他一边说着一边从自己的医药箱里边把早就已经准备好的药给拿了出来。 他知道傅今安不会让他把脉所以在来之前就已经做好了万全的准备了。
傅十三还真不知道傅今安有没有外伤,刚才一直都是夏云祁在抱着傅今安的,傅今安自己又睡着了,他根本不知道现在傅今安是个什么状态,只听夏云祁说傅今安有些发热,之前还发了高热。
他接过退热的药就开始赶人了:“多谢时御医来这一趟了,我家大人还没睡醒,这药我就先帮忙端进去了,后边有什么事我再让人去叫您。”
时御医直点头:“客气了,傅大人后边如果还有什么不舒服的地方随时来找本官就成。”
傅今安可是青江府的定海神针,要是傅今安出了什么事情这青江府的一摊子事情估计整个上邶朝没有一个人可以接得起来的。
不用傅十三交代时御医都会尽心尽力的!
时御医也是打心眼里佩服傅今安,自然对傅今安有求必应,虽然傅今安好像不太相信他这个御医但是时御医还是在尽自己最大的努力为傅今安的身体健康保驾护航。
比如提前防范可能出现的一些病症,提前给傅今安一些能够加强体质的补药,时不时提供一些常备药之类的。
夏云祁看着傅今安躺在被窝里眉头紧紧地皱起来,他的心也紧了起来,傅今安这是又不舒服了吗?
他伸手紧紧地握着傅今安的手:“傅今安,你能听见我说话吗?别怕,我一直都在,不要害怕,你以后再也不要害怕了,一切都还有我!” 不知道傅今安是不是在做噩梦,她的浑身有些颤抖起来,额头上边开始沁出汗来,夏云祁用手帕越是擦汗越是多。
他有些心慌。
听见外边有说话的声音夏云祁提高了声音:“是时御医来了吗?快进来。”
在外边说话的时御医和傅十三同时一愣。
两个人一起进来。
傅十三看见傅今安情况不好赶紧端了药过去:“退热药来了!”
夏云祁接过药要亲自喂。
可是傅今安此时双眼紧闭嘴巴也抿得紧紧地,怎么喂药都喂不进去,药就沿着她嘴角流出来。
夏云祁只能把药放在桌面上用手帕给傅今安擦干净嘴巴才道:“时御医,你过来给她看看。”
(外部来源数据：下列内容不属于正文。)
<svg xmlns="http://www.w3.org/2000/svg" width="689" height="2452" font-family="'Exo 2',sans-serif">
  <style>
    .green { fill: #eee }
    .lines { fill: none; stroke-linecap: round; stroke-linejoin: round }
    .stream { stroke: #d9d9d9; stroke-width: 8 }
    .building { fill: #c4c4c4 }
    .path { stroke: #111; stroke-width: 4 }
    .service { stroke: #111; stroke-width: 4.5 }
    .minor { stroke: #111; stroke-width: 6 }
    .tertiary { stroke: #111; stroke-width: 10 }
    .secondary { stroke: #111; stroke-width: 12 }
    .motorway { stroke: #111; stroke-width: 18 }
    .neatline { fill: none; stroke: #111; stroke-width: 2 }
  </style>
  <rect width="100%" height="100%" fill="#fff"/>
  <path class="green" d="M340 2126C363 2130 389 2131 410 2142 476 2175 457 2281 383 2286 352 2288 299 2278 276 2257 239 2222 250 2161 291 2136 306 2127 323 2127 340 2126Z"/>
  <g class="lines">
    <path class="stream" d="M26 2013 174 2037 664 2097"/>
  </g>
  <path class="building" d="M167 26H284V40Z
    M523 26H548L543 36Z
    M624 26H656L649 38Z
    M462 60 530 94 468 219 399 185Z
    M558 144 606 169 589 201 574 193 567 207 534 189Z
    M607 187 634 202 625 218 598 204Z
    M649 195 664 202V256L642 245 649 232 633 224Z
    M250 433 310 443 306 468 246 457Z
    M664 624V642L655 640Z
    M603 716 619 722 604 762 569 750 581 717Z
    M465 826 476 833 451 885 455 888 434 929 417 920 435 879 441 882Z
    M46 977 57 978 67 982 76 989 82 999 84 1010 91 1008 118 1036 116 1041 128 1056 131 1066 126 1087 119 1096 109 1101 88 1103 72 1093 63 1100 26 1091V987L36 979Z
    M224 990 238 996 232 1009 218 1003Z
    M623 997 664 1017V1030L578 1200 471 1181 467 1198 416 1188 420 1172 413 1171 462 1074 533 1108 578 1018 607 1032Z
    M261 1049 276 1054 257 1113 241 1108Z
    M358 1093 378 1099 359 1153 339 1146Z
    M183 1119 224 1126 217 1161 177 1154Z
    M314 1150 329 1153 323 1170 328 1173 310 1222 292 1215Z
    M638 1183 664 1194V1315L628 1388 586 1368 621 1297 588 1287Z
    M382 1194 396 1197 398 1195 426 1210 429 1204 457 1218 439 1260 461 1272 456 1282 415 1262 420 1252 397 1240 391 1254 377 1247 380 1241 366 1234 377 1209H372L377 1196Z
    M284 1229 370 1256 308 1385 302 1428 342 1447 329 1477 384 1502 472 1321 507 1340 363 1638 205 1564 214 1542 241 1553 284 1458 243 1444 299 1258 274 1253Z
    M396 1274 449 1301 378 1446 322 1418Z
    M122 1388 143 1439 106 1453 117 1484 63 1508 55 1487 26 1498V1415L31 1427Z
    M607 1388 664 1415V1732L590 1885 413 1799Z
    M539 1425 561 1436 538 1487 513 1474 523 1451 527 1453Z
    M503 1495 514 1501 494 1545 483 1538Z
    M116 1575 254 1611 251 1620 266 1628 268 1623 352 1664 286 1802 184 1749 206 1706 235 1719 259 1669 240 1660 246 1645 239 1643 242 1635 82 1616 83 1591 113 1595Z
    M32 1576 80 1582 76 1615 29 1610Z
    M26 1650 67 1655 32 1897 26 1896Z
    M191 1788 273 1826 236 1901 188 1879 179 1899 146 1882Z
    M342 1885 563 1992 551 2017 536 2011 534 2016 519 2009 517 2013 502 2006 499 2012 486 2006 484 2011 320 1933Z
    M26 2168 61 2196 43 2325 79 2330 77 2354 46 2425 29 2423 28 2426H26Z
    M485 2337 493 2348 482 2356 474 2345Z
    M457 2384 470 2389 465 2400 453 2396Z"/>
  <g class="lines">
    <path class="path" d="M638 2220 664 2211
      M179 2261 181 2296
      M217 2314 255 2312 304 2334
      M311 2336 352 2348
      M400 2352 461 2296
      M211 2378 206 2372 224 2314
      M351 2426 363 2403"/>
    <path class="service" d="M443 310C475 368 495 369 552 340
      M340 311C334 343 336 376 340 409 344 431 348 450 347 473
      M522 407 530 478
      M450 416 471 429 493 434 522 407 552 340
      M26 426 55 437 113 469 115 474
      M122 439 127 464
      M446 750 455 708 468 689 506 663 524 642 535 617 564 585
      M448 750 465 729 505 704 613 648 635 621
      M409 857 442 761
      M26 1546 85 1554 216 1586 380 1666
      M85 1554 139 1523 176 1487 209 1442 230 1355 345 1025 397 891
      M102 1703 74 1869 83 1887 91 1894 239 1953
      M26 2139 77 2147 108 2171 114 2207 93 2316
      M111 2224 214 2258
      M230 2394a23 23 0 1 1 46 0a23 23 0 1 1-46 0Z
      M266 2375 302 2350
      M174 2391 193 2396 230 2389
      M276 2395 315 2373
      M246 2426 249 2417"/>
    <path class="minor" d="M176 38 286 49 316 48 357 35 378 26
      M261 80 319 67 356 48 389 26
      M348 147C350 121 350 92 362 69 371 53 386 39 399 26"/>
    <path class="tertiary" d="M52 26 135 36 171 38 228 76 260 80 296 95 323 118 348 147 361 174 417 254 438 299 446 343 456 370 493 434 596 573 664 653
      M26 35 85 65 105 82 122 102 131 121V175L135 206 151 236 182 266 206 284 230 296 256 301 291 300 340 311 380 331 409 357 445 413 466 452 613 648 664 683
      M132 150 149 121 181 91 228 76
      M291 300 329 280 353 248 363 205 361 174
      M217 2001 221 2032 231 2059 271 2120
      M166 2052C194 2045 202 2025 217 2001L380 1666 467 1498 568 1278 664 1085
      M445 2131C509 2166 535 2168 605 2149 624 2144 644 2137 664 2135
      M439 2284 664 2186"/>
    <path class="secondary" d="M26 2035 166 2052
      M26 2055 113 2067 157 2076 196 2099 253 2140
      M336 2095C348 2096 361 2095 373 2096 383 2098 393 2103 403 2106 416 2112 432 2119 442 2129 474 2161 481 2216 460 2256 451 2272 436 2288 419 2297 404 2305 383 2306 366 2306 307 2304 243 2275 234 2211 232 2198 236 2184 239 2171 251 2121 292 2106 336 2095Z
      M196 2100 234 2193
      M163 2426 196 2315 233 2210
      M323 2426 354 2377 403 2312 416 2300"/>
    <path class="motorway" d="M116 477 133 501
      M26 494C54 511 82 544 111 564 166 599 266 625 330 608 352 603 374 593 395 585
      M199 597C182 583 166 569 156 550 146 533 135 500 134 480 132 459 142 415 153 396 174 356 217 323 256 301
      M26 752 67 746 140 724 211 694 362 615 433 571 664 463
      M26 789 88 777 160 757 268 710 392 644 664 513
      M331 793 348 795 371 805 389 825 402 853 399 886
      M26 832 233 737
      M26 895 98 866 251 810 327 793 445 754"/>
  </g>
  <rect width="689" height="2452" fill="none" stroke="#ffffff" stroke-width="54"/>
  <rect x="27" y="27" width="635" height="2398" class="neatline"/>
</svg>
时御医一愣,偷偷看了一眼傅十三这才慢慢地往床边挪过去。 “不行!不能让时御医把脉!”
傅十三跳了起来。
他冲过去张开手拦在了傅今安的床边:“你们全部都出去!我家老爷在睡着的时候不喜欢别人打扰!”
傅十三此刻牢记傅今安交代,他一定要把这事给办好,只要有他在谁也不能靠近傅今安。
“傅十三!你知道现在什么情况吗?!傅今安在生病!她现在已经病得很厉害了,要是耽误了御医救治,万一她出了什么问题你能付得起责任吗?!”
夏云祁之前是欣赏傅十三的忠心,但是此时也对他不满,他在耽误傅今安治疗。
“你放心,本王不会让傅今安有事,时御医也不会乱说话的,保护病人的病症是每个大夫都应该做的是吧。”
夏云祁加重了后边的话,几乎是盯着时御医说出来的,这是在暗示。
时御医总感觉自己好像要卷入什么了不得的事情当中了,一时之间进退两难,只能硬着头皮点头:“对。我们做大夫的对病人的病症都是守口如瓶的。”
他喉咙有些发干,明知道可能要卷入什么大事但是现在他却退不得。 “不行,要等我家老爷醒了再说!”
傅十三放下了拦着的手片刻又伸手拦住。
除了傅今安他谁的命令也不会听的,他师父就是这么教导他的,外边套路太深他师父交他只认死理,其余一切都不要去理会!
他脑子简单很多套路弯弯绕绕什么的他都不懂的,就认准听傅今安的就成,傅今安脑子好使,她说的肯定是对的!
傅今安也是他的主子,无论傅今安做什么决定他都会无条件听从。
他现在都不知道傅今安为什么吩咐在她不是清醒状态下不能让人靠近,但是他知道能让傅今安一直强调,重复强调的一定是大事!
只要他在他就绝对不会让这些人靠近!
“郡王,不好意思,从现在开始你也不能靠近我家老爷,你们都请出去吧,不要打扰我家老爷睡觉。等我家老爷睡醒之后有事自然会去再找你们的!”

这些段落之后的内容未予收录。